- Assigned task: Here are some records. Repeat them all exactly.

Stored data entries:

========================================================================

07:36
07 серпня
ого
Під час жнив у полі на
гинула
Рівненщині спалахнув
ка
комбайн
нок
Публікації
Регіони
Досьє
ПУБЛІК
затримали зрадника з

========================================================================

- Answer space:
07:36
07 серпня
ого
Під час жнив у полі на
гинула
Рівненщині спалахнув
ка
комбайн
нок
Публікації
Регіони
Досьє
ПУБЛІК
затримали зрадника з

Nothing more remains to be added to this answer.